:: READING TEXT ::
18 Oracle Event Processing Hadoop Data Cartridge

This chapter describes how to use the Oracle Hadoop Data Cartridge to integrate a Hadoop system into an Oracle Event Processing event processing network and query data from files on the system.

Hadoop is an open source technology that provides access to large data sets that are distributed across clusters. One strength of the Hadoop software is that it provides access to large quantities of data not stored in a relational database.

The content in this guide assumes that you are already familiar with, and likely running, a Hadoop system. If you need more information about Hadoop, you might start with the Hadoop project web site at http://hadoop.apache.org/.

Note:

Hadoop functionality in Oracle Event Processing applications is supported only on Unix-based environments.

This chapter includes the following sections:

Section 18.1, "Understanding the Oracle Event Processing Hadoop Data Cartridge"
Section 18.2, "Using Hadoop Data Sources in Oracle CQL"

18.1 Understanding the Oracle Event Processing Hadoop Data Cartridge

You can use the Hadoop data cartridge to integrate an existing Hadoop data source into an event processing network. With the data source integrated, you can write Oracle CQL query code that incorporates data from files on the Hadoop system.

When integrating a Hadoop system, keep the following guidelines in mind:

The Hadoop cluster must have been started through its own mechanism and must be accessible. The cluster is not managed directly by Oracle Event Processing.
A file from a Hadoop system supports only joins using a single key in Oracle CQL. However, any property of the associated event type may be used as key. In other words, with the exception of a key whose type is byte array, you can use keys whose type is other than a String type.
Joins must use the equals operator. Other operators are not supported in a join condition.
For the event type you define to represent data from the Hadoop file, only tuple-based event types are supported.
The order of properties in the event type specification must match the order of fields in the Hadoop file.
Only the following Oracle CQL to Hadoop types are supported. Any other type will cause a configuration exception to be raised.

Table 18-1 Mapping Between Datatypes for Oracle CQL and Hadoop

Oracle CQL Datatype Hadoop Datatype

int

int

bigint

long

float

float

double

double

char

chararray

java.lang.String

chararray

byte

bytearray

Oracle CQL Datatype	Hadoop Datatype
`int`	`int`
`bigint`	`long`
`float`	`float`
`double`	`double`
`char`	`chararray`
`java.lang.String`	`chararray`
`byte`	`bytearray`

18.1.1 Usage Scenario: Using Purchase Data to Develop Buying Incentives

To understand how a Hadoop data source might be used with an Oracle Event Processing application, consider a scenario with an application that requires quick access to a very large amount of customer purchase data in real time.

Stored records
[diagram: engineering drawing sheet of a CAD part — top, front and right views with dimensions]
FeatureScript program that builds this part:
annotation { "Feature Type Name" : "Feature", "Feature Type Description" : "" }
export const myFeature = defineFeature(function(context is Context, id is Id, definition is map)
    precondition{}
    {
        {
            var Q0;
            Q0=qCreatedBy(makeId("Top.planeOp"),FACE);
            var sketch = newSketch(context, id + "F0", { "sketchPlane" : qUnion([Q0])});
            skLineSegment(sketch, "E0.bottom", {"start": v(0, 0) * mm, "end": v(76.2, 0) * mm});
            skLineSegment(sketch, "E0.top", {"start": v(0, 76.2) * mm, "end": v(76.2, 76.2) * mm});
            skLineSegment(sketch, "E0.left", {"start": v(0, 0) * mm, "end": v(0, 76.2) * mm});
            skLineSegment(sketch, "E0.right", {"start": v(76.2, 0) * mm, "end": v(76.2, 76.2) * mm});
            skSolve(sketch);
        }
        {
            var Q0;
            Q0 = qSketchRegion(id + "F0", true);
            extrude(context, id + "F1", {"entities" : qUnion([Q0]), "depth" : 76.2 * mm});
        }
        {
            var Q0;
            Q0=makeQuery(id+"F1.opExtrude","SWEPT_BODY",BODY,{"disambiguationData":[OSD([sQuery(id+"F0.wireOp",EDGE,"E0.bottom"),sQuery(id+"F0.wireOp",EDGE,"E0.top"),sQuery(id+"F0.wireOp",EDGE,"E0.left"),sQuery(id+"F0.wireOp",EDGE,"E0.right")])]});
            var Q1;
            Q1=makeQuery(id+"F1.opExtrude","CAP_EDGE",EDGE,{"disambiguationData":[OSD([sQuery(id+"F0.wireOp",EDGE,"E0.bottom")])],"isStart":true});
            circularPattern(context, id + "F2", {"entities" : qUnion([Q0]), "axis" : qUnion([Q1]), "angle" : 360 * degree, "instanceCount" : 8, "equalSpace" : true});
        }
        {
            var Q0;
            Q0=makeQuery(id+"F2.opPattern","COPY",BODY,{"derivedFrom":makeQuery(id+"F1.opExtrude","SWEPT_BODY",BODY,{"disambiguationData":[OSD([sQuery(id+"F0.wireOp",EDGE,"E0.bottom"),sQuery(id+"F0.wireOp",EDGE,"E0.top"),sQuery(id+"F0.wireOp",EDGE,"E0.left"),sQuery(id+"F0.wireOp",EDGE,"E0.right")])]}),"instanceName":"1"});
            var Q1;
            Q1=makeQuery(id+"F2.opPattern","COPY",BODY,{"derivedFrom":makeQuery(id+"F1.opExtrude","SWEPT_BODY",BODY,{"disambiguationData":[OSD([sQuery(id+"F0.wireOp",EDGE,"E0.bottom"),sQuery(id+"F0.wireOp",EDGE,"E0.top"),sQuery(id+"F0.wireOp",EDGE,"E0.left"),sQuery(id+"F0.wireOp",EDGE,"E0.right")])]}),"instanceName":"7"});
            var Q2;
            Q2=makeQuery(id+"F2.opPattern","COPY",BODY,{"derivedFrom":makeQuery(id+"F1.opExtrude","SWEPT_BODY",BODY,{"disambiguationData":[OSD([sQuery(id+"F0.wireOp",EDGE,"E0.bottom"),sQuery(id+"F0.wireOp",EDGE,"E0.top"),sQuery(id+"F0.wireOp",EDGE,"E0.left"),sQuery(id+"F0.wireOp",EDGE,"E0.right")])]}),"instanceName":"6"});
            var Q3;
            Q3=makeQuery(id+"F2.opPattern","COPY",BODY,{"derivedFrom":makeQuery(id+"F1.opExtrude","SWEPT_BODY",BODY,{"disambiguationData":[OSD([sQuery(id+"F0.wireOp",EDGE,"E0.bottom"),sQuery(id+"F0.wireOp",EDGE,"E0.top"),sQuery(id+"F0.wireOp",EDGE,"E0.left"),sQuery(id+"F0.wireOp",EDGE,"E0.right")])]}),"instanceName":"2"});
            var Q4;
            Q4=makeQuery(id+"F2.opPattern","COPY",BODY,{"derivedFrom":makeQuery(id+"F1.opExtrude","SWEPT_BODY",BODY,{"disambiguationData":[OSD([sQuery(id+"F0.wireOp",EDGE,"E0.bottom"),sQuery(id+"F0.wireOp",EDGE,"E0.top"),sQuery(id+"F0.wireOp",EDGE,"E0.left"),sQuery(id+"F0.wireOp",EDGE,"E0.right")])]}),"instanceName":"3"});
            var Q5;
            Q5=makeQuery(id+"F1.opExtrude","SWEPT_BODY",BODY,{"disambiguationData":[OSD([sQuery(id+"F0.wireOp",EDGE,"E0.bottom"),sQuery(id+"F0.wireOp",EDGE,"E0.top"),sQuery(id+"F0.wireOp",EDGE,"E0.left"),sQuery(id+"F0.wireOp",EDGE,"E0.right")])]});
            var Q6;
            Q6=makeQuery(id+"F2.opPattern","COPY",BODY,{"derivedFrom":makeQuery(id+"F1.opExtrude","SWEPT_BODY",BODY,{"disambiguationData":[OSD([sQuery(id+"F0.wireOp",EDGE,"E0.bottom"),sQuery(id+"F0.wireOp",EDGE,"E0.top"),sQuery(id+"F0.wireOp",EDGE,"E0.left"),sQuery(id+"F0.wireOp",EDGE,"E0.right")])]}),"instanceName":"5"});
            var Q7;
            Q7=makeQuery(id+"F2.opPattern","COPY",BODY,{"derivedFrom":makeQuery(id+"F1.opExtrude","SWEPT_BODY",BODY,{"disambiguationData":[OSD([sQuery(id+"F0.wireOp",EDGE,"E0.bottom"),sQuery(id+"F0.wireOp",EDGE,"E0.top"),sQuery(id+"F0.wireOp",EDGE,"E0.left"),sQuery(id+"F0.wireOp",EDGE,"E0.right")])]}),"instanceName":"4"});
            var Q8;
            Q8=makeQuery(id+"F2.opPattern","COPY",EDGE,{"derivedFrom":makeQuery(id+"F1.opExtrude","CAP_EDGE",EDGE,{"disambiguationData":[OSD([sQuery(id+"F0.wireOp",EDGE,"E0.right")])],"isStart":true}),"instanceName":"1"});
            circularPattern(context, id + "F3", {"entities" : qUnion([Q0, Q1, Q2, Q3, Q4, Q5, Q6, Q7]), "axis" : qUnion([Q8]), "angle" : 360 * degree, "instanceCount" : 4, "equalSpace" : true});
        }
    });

:: OBJECTIVES ::
1. From the Hadoop data cartridge chapter, quote everything from "For the event" down to "the Hadoop file.".
2. Extend the Hadoop data cartridge chapter, picking up right after its final sentence.

:: OUTPUTS BY TASK ::
1.
For the event type you define to represent data from the Hadoop file, only tuple-based event types are supported.
The order of properties in the event type specification must match the order of fields in the Hadoop file.

2.
In this case, the data stored in Hadoop includes all purchases by all customers from all stores. Values in the data include customer identifiers, store identifiers, product identifiers, and so on. The purchase data includes information about which products are selling best in each store. To render the data to a manageable state, a MapReduce function is used to examine the data and produce a list of top buyers (those to whom incentives will be sent).

This data is collected and managed by a mobile application vendor as part of a service designed to send product recommendations and incentives (including coupons) to customers. The data is collected from multiple retailers and maintained separately for each retailer.

The Oracle Event Processing application provides the middle-tier logic for a client-side mobile application that is designed to offer purchase incentives to top buyers. It works in the following way:

Retailers arrange with the mobile application vendor to provide purchase data as part of a program to offer incentives to top buyers. The data, regularly refreshed from store sales data, is stored in a Hadoop system and a MapReduce function is used to identify top buyers.
The mobile application vendor provides the application for download, noting which retailers support the program.
App users each create a user ID that is correlated by the app vendor to data about customers from the retailers.
The mobile application is designed to send location data to the Oracle Event Processing application, along with the user ID. This information -- location coordinates and user ID -- forms the event data received by the Oracle Event Processing application.
As the Oracle Event Processing application receives event data from the mobile application, it uses Oracle CQL queries to:
- Determine whether the user is near a store from a participating retailer.
- Establish (from Hadoop-based data) whether the user is a top buyer for the retailer.
- Locate purchase information related to that user as a buyer from that retailer.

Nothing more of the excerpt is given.